Bowman started smoking pot as a teenager in Iowa, where he first tried to grow 
his own. In the 1980s he moved first to Humboldt County in California, and then 
up to the Illinois Valley in southwestern Oregon's Josephine County. The region 
was settled during the Gold Rush, but now struggles with the timber industry in 
decline. 

It has Oregon's densest population of medical marijuana patients and growers. 
State figures show 3.5 percent of residents held patient cards last year, and 
2.2 percent held grower cards. Neighboring Jackson County, where Bowman 
resides, and legally smokes pot for chronic pain, migraines, and depression. 
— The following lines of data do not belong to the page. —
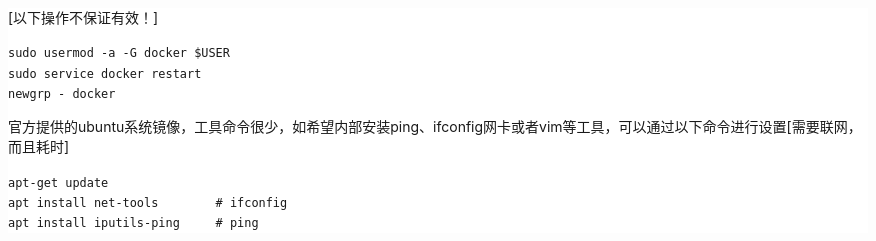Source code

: [以下操作不保证有效！]

```shell
sudo usermod -a -G docker $USER
sudo service docker restart
newgrp - docker
```

官方提供的ubuntu系统镜像，工具命令很少，如希望内部安装ping、ifconfig网卡或者vim等工具，可以通过以下命令进行设置[需要联网，而且耗时]

```shell
apt-get update
apt install net-tools        # ifconfig 
apt install iputils-ping     # ping
```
Busted for growing marijuana in the Illinois Valley, Bowman did three years in 
federal prison in the early 1990s. In 1998, Oregon voters authorized medical 
marijuana. Since 2002 Bowman has been growing it here, on 5 acres owned by his 
girlfriend, with the number of patients getting a little bigger every year. He 
and his partners hope to buy this land, and cash in like he never could as an 
outlaw. 

But because the law prohibits growers from being paid for more than electricity 
and materials, like fertilizer, they have to depend on donations from 
benefactors Bowman will not name. 

"Even though we work, we're basically like the guys sitting on the side of the 
road, saying, 'Hey, I need some money,'" he said. "What we want to do is be 
able to pay taxes like everyone else. But we can't, because of the sale 
language." 

The main crop comes from 30 proven strains with names like Arcata Trainwreck, 
each one preferred by some patient for treating a particular ailment. The 
mother plants are kept in a second-floor greenhouse with sheet plastic sides. 
The clones are rooted in sheds below, then get moved out to greenhouses. Bowman 
is always looking for something new, cross-pollinating and testing the results. 
Those starts are in another greenhouse, along with sprouting melon seeds, part 
of the diversification effort to produce organic vegetables. 
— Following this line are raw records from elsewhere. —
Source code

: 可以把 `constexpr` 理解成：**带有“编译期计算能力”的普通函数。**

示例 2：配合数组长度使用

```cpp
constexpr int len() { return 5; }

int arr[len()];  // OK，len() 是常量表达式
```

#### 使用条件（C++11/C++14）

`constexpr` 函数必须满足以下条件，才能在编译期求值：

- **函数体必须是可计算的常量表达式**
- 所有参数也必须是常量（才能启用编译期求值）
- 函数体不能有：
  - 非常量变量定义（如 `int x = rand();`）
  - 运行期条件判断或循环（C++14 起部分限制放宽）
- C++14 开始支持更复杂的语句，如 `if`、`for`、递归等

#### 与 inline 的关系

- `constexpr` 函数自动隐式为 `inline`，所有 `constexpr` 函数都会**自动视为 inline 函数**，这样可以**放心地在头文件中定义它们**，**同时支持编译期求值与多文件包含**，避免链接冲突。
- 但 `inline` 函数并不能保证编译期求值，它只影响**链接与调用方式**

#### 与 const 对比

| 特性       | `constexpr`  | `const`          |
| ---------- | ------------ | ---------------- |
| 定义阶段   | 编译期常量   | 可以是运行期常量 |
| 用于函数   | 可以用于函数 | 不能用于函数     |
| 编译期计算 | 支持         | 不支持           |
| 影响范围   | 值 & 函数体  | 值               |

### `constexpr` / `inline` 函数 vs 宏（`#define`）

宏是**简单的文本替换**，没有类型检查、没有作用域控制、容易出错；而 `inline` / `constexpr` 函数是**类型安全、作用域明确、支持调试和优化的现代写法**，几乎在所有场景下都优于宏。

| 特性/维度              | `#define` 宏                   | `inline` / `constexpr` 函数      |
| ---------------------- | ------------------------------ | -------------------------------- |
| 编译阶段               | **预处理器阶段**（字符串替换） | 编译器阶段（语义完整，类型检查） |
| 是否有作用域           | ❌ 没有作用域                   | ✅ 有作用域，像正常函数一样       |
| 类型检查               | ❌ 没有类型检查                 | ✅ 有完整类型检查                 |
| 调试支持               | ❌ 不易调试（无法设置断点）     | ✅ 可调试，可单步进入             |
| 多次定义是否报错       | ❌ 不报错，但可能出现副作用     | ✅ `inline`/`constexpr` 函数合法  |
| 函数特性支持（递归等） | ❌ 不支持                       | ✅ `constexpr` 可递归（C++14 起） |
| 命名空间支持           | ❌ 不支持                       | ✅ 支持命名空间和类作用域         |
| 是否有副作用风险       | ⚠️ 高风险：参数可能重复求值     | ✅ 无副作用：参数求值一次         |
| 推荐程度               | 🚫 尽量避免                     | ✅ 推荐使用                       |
Bowman gets help from 30 volunteers. 

Ben Smith, 29, of Ashland works half the year building schools in Central 
America, but when he is home, takes care of his dad, a medical marijuana 
patient. 

"Before I got clones from here, I couldn't grow anything,"' he said. 

Patrick LeRoy, 49, of Grants Pass, was a carpenter, but can't work since 
breaking his back and neck. Hunched in a chair under a fluorescent light, he 
trims buds—"I do it for my donation"—which he smokes for chronic pain. 

"It's like a family farm,"' Bowman said.